Samuel did not include explicit rewards. Instead, he fixed the weight of the most important feature, the piece advantage feature, which measured the number of pieces the program had relative to how many its opponent had, giving higher weight to kings, and including refinements so that it was better to trade pieces when winning than when losing. Thus, the goal of Samuel's program was to improve its piece advantage, which in checkers is highly correlated with winning.
However, Samuel's learning method may have been missing an essential part of a sound temporal-difference algorithm. Temporal-difference learning can be viewed as a way of making a value function consistent with itself, and this we can clearly see in Samuel's method. But also needed is a way of tying the value function to the true value of the states. We have enforced this via rewards and by discounting or giving a fixed value to the terminal state. But Samuel's method included no rewards and no special treatment of the terminal positions of games. As Samuel himself pointed out, his value function could have become consistent merely by giving a constant value to all positions. Samuel hoped to discourage such solutions by giving his piece advantage term a large, non-modifiable weight. But although this may decrease the likelihood of finding useless evaluation functions, it does not prohibit them. For example, a constant function could still be attained by setting the modifiable weights so as to cancel the effect of the non-modifiable one.

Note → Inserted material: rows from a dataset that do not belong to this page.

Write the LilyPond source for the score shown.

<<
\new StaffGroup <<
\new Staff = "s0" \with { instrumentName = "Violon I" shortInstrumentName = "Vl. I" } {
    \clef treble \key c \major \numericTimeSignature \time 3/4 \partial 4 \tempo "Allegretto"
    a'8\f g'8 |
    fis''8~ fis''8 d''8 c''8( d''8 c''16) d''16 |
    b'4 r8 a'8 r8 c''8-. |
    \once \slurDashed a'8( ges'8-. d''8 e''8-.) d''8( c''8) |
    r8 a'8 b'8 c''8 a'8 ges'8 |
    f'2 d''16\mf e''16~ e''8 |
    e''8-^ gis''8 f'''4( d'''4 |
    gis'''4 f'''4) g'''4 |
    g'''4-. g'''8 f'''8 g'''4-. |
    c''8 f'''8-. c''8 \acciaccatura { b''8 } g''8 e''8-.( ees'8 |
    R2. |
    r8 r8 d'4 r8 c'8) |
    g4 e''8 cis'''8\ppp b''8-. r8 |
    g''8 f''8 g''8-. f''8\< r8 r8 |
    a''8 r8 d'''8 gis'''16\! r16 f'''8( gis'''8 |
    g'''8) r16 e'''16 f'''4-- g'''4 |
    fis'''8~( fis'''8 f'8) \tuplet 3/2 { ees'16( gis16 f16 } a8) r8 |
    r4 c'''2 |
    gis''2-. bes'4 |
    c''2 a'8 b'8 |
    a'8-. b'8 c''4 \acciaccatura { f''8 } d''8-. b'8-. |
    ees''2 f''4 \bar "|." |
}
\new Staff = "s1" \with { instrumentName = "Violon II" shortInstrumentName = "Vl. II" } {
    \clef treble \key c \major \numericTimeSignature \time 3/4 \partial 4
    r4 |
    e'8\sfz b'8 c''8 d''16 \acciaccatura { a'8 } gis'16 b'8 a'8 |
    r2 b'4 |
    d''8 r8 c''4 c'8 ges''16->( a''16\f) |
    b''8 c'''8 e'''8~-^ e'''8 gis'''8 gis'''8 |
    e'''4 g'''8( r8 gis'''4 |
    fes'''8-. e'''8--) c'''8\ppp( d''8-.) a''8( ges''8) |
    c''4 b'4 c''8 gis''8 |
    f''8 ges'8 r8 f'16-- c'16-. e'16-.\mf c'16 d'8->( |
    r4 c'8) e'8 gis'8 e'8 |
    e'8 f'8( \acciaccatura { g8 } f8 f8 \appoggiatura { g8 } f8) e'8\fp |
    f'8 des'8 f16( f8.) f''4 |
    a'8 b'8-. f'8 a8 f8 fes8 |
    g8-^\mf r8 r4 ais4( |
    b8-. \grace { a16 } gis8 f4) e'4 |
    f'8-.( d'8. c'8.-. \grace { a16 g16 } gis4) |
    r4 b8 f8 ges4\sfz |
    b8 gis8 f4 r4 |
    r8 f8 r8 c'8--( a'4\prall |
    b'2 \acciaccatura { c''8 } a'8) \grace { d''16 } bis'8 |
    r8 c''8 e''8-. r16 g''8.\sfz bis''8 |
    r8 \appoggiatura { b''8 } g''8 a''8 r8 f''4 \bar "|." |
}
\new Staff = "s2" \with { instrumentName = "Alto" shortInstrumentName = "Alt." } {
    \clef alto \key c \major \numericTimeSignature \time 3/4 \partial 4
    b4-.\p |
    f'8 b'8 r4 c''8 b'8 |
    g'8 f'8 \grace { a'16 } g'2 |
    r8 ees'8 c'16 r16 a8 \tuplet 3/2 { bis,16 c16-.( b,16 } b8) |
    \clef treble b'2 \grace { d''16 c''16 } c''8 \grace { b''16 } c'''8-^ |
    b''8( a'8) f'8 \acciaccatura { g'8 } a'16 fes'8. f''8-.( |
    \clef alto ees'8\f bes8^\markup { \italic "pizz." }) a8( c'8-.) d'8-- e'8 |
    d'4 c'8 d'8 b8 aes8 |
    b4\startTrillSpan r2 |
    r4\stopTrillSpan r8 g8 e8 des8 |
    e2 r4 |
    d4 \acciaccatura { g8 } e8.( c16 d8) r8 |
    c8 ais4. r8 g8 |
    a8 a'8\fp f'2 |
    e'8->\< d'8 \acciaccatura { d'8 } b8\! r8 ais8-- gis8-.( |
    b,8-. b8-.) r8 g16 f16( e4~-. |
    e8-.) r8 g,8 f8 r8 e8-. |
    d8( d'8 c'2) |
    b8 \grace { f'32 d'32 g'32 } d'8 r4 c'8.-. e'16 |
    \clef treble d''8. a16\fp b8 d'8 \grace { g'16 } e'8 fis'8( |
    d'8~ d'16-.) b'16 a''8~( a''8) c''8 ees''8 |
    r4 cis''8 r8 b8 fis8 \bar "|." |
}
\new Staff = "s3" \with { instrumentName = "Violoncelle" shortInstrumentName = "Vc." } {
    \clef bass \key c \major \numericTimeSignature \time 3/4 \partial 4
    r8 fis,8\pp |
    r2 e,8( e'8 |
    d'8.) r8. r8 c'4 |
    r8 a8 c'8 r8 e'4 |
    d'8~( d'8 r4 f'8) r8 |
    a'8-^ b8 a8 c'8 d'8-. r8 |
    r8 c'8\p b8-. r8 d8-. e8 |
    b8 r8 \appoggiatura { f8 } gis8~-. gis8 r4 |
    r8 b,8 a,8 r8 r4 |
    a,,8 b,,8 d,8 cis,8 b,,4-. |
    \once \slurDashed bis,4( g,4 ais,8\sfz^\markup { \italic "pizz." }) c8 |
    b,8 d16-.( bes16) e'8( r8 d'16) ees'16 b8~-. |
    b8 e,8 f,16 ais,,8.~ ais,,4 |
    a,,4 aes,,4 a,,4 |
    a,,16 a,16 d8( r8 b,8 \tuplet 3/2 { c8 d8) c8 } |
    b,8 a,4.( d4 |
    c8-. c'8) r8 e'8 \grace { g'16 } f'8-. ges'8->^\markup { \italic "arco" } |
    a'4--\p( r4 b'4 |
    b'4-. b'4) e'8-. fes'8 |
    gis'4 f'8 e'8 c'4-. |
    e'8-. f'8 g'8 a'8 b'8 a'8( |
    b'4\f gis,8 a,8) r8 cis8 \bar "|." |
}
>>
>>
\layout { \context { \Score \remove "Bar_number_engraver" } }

If Samuel's learning procedure was not constrained to find useful evaluation functions, then it should have been possible for it to become worse with experience. In fact, Samuel reported observing this during extensive self-play training sessions. To get the program improving again, Samuel had to intervene and set the weight with the largest absolute value back to zero. His interpretation was that this drastic intervention jarred the program out of local optima, but another possibility is that it jarred the program out of evaluation functions that were consistent but had little to do with winning or losing the game.
Despite these potential problems, Samuel's checkers player using the generalization learning method approached ``better-than-average" play. Fairly good amateur opponents characterized it as ``tricky but beatable" (Samuel, 1959). In contrast to the rote-learning version, this version was able to develop a good middle game but remained weak in opening and end-game play. This program also included an ability to search through sets of features to find those that were most useful in forming the value function. A later version (Samuel, 1967) included refinements in its search procedure, such as alpha-beta pruning, extensive use of a supervised learning mode called ``book learning," and hierarchical lookup tables called signature tables (Griffith, 1966) to represent the value function instead of linear function approximation. This version learned to play much better than the 1959 program, though still not at a master level. Samuel's checkers-playing program was widely recognized as a significant achievement in artificial intelligence and machine learning (see, e.g., Gardner, 1981).